- MENGAPA MASYARAKAT SUNDA DEWASA INI CENDERUNG TIDAK NYUNDA?Suatu telaah untuk menelusuri akar masalah dan mencoba mencari kemungkinan solusinya
14 Sep 2001 - 12:00 am
Untuk logika wacana, kita coba susun kerangka pemikiran yang sederhana saja, yaitu:
- Apakah yang menjadi cirinya orang Sunda yang Nyunda?
- Apakah Nyunda itu hanya suatu acuan moral/perilaku yang bersifat idealisme/ konsep, ataukah sudah pernah tewujudkan dalam aktualisasi aplikasi perilakunya?
- Bagaimana Nyunda yang Ngigelan dan Ngigelkeun Jaman?
Mungkin telaah awal bisa dimulai dari:
"Apakah yang menjadi cirinya orang Sunda yang Nyunda itu?"

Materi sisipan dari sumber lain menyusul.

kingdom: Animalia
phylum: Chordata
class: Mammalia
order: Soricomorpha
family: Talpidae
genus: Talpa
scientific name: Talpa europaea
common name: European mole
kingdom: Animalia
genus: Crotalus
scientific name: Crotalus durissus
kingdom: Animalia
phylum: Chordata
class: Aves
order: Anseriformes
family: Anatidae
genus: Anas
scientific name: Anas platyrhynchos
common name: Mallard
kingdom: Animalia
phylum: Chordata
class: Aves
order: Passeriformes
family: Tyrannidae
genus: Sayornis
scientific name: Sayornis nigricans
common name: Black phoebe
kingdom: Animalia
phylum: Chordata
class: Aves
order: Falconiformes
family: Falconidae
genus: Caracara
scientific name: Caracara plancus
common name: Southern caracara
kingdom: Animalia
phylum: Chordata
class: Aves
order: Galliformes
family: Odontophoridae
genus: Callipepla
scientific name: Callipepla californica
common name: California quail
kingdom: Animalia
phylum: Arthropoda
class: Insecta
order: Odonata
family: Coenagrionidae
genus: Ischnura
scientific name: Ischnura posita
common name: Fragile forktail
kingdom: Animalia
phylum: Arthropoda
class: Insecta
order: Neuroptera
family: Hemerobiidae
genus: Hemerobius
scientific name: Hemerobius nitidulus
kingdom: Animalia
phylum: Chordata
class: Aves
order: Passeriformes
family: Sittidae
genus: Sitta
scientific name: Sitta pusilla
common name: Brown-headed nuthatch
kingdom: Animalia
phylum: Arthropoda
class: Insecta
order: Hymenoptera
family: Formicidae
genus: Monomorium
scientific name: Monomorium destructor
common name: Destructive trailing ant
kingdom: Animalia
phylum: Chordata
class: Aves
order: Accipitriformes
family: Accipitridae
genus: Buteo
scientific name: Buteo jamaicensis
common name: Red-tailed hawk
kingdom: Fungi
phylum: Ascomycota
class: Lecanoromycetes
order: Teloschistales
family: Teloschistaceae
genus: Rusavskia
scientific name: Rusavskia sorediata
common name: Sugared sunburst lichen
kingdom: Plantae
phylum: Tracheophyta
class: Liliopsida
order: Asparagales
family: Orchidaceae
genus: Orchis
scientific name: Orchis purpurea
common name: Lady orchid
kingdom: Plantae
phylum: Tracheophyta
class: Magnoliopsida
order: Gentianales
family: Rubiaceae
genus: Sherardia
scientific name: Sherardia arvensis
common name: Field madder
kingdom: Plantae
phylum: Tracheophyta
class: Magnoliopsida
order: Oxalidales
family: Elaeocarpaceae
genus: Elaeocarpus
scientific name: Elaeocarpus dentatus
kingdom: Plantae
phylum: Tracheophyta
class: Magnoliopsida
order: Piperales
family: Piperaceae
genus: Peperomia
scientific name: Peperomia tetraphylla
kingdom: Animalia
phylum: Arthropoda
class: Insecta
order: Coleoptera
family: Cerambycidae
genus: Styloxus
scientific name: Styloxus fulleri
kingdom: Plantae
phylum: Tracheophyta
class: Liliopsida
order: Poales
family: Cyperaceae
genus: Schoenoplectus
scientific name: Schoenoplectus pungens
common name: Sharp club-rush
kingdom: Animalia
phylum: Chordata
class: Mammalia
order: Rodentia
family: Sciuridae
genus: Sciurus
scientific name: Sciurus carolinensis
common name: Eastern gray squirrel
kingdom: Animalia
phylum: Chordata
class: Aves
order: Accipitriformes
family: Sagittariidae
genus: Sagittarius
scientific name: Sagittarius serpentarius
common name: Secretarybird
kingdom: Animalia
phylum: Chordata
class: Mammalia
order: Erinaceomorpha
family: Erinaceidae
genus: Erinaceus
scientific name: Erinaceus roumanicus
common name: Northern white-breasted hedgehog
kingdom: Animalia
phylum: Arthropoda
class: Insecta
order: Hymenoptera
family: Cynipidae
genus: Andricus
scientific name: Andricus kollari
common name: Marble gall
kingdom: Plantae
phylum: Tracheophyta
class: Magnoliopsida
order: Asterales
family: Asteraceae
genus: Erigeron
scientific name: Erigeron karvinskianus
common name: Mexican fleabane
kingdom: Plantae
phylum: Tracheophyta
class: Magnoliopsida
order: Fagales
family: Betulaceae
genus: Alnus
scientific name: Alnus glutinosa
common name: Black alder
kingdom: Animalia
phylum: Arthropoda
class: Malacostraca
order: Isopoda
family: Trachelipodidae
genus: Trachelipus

Cukup sulit, karena orang Sunda pun adalah "manusia yang tentu bersifat Universal". Tetapi tentu harus ada penanda yang signifikan seperti apa urang Sunda nu Nyunda teh (yang membedakan dari etnis lain).
Mungkin bisa dipilah dalam tiga tataran:- Idea/pandangan hidup/way of life. Bagaimana orang Sunda menyikapi keberadaannya di DUNIA ini, dapat disimak dengan memahami cara Urang Sunda menerjemahkan kaidah 5 W & 1 H.
- Normatif, yaitu cara beretika/berfilsafat sebagai acuan daya nalarnya dalam menyikapi kehidupan di dunia (& akhirat).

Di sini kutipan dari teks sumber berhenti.